Left to right: Exalt baffles and tower assembly; lloading vials and towers; complete holder assembly

Left to right: Exalt baffles and tower assembly; lloading vials and towers; complete holder assembly

Pressure cycling creates a serial dilution of the atmosphere surrounding the samples. Spinning the rotor induces a vortex in the tower, promoting vapour diffusion. This 'chimney' effect helps the non-volatile solvents. Baffles slow the flow of vapour from one chamber to the next.

Towers containing baffles sit on top of the vials. The baffles have varying diameter holes, and are selected depending on the solvent properties. More baffles, with smaller holes for volatile solvents, fewer, (or no) baffles and larger holes for non-volatiles. The tower containing the baffles has four sections: base, which can have a seal and a baffle fitted, and the remaining three top sections which can each have a baffle fitted.

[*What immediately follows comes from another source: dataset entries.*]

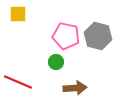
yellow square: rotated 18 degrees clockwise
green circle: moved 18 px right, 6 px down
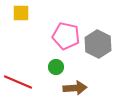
yellow square: moved 3 px right, 1 px up
gray hexagon: moved 8 px down; rotated 12 degrees clockwise
green circle: moved 5 px down
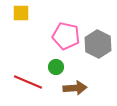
red line: moved 10 px right
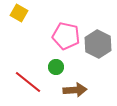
yellow square: moved 2 px left; rotated 30 degrees clockwise
red line: rotated 16 degrees clockwise
brown arrow: moved 2 px down
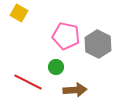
red line: rotated 12 degrees counterclockwise
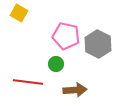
green circle: moved 3 px up
red line: rotated 20 degrees counterclockwise
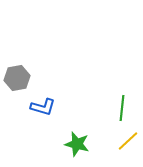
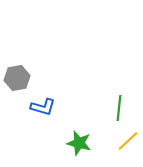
green line: moved 3 px left
green star: moved 2 px right, 1 px up
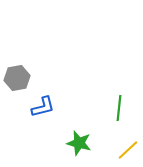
blue L-shape: rotated 30 degrees counterclockwise
yellow line: moved 9 px down
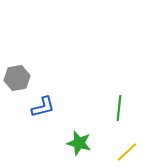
yellow line: moved 1 px left, 2 px down
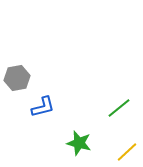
green line: rotated 45 degrees clockwise
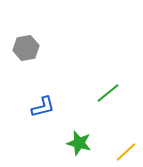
gray hexagon: moved 9 px right, 30 px up
green line: moved 11 px left, 15 px up
yellow line: moved 1 px left
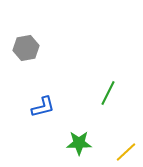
green line: rotated 25 degrees counterclockwise
green star: rotated 15 degrees counterclockwise
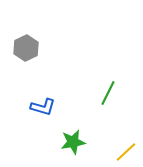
gray hexagon: rotated 15 degrees counterclockwise
blue L-shape: rotated 30 degrees clockwise
green star: moved 6 px left, 1 px up; rotated 10 degrees counterclockwise
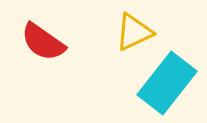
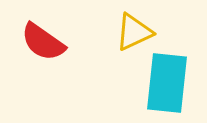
cyan rectangle: rotated 32 degrees counterclockwise
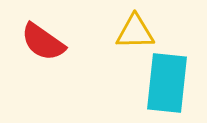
yellow triangle: moved 1 px right; rotated 24 degrees clockwise
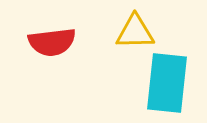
red semicircle: moved 9 px right; rotated 42 degrees counterclockwise
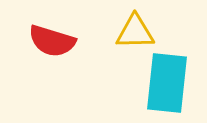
red semicircle: moved 1 px up; rotated 24 degrees clockwise
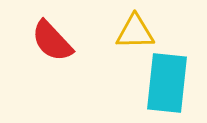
red semicircle: rotated 30 degrees clockwise
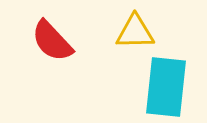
cyan rectangle: moved 1 px left, 4 px down
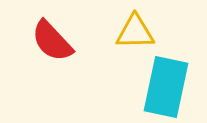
cyan rectangle: rotated 6 degrees clockwise
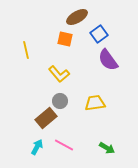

The Exalt application will happily run on the new Genevac series 3 HT systems, or older series 2 HT systems fitted with autodefrost and drain condensers, ICOPS controls and version 3.06 software or later, to give an additional pressure control option, 'crystallise.' This then enables the user to set the pressure reduction (from atmospheric) and the cycle time. The necessary upgrades are available on older series 2 HT systems (depending on the age of the system, suitability can be checked by providing the manufacturer’s serial number).

Ibuprofen crystallised from acetone (L) and ethyl acetate (R)

Ibuprofen crystallised from acetone (L) and ethyl acetate (R)

During the summer of 2013, researchers at Novartis Pharmaceuticals in Horsham, UK, did a lengthy evaluation of eXalt technology to investigate how it may be applied to small molecule crystallisation processes in pharmaceutical chemistry R&D.

Conclusions from this study were that Exalt offers a simple, reproducible method for evaporative crystallisation screening. The method is easy to use and allows late stage medicinal chemists to easily screen for crystalline forms with as little as 5mg of compound. Being non-destructive, valuable compound is not lost and can be reused and knowledge gained can be used to develop a classic scalable crystallisation process. Crystals produced by exalt are high quality and suitable for XRPD analysis as well as for use as seed crystals.